Scan the code on the back of this tag to import the animal into your game. Dan Ackerman/CNET

Like the software titles for the EyeToy (and actually a good deal of Wii software as well), these are all good proof-of-concept demonstrations, but they rarely translate into compelling gameplay, or the type of retail software you'd want to purchase and play. With the advanced nature of sophisticated games such as Heavy Rain, Red Dead Redemption, or even ModNation Racers, does adding a new hardware interface mean the games themselves have to take a five-year step back?

Unless Microsoft can create a compelling slate of games that do more than show off the excellent space-sensing camera in the Kinect hardware, it's not going to become a must-have add-on for Xbox owners.

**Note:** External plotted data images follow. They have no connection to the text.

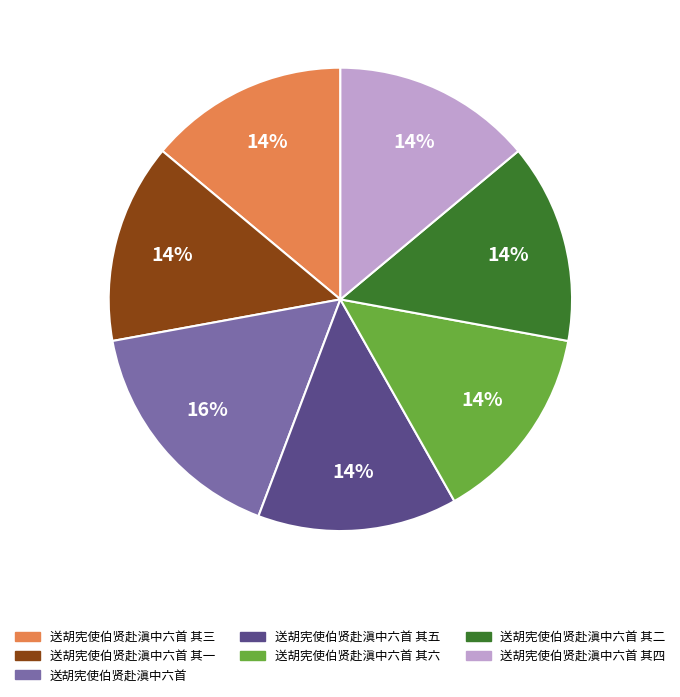

To the nearest percent, what is the difference between the largest and smallest slice percentages?

2%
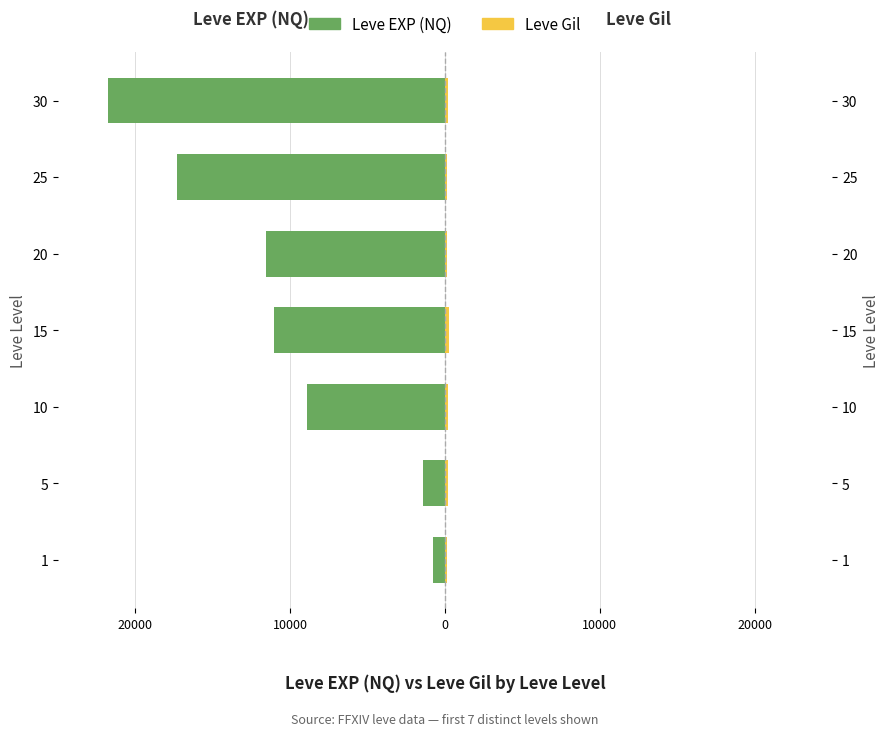

Reading left to right, extract all data points from this chart.

Leve EXP (NQ): -800	-1420	-8930	-11040	-11560	-17310	-21740
Leve Gil: 113	169	175	230	101	126	175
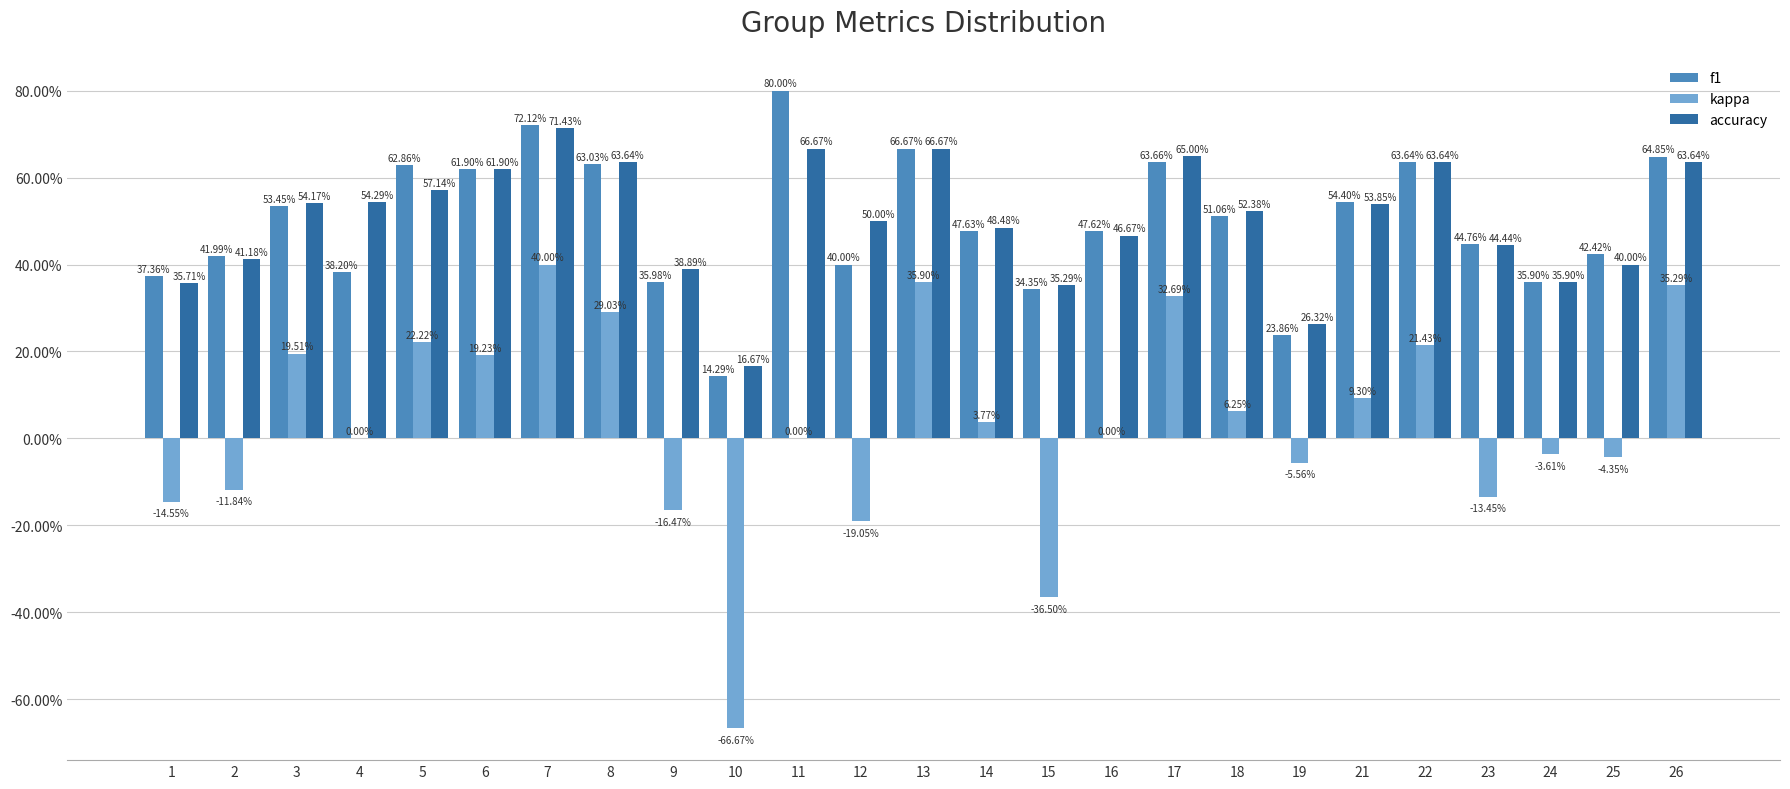

What are all the series names shown in the legend?

f1, kappa, accuracy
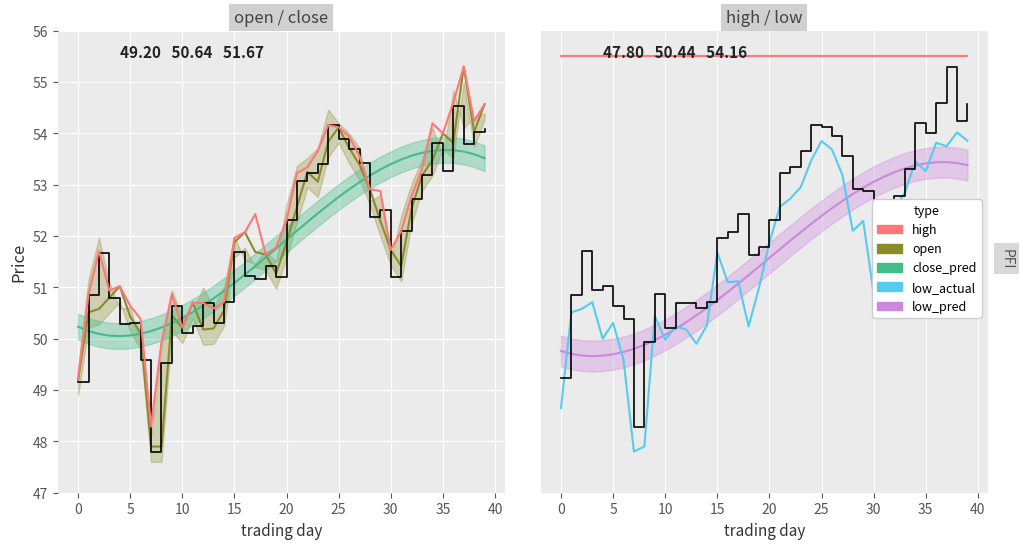

True or false: open has a value of 77.3 at low.

False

It would be shortsighted to think Microsoft doesn't already know this, and a couple of games hinted at during the presentation showed more potential. A very brief allusion to a partnership with Disney was made, but with no game footage or even titles, and, in the most crowd-pleasing moment of the evening, a Star Wars game made an appearance. The untitled game showed the player operating a light saber with his bare hands, and although it seemed to be essentially a rail shooter (almost like a classic light gun game), it ended with a confrontation with Darth Vader himself.

At the very least, even if the initial run of Kinect games seem overly derivative and more like tech demos than anything else, Microsoft knows the golden rule of appealing to a room full of jaded twentysomething and thirtysomething gamers. When in doubt, cut to Darth Vader.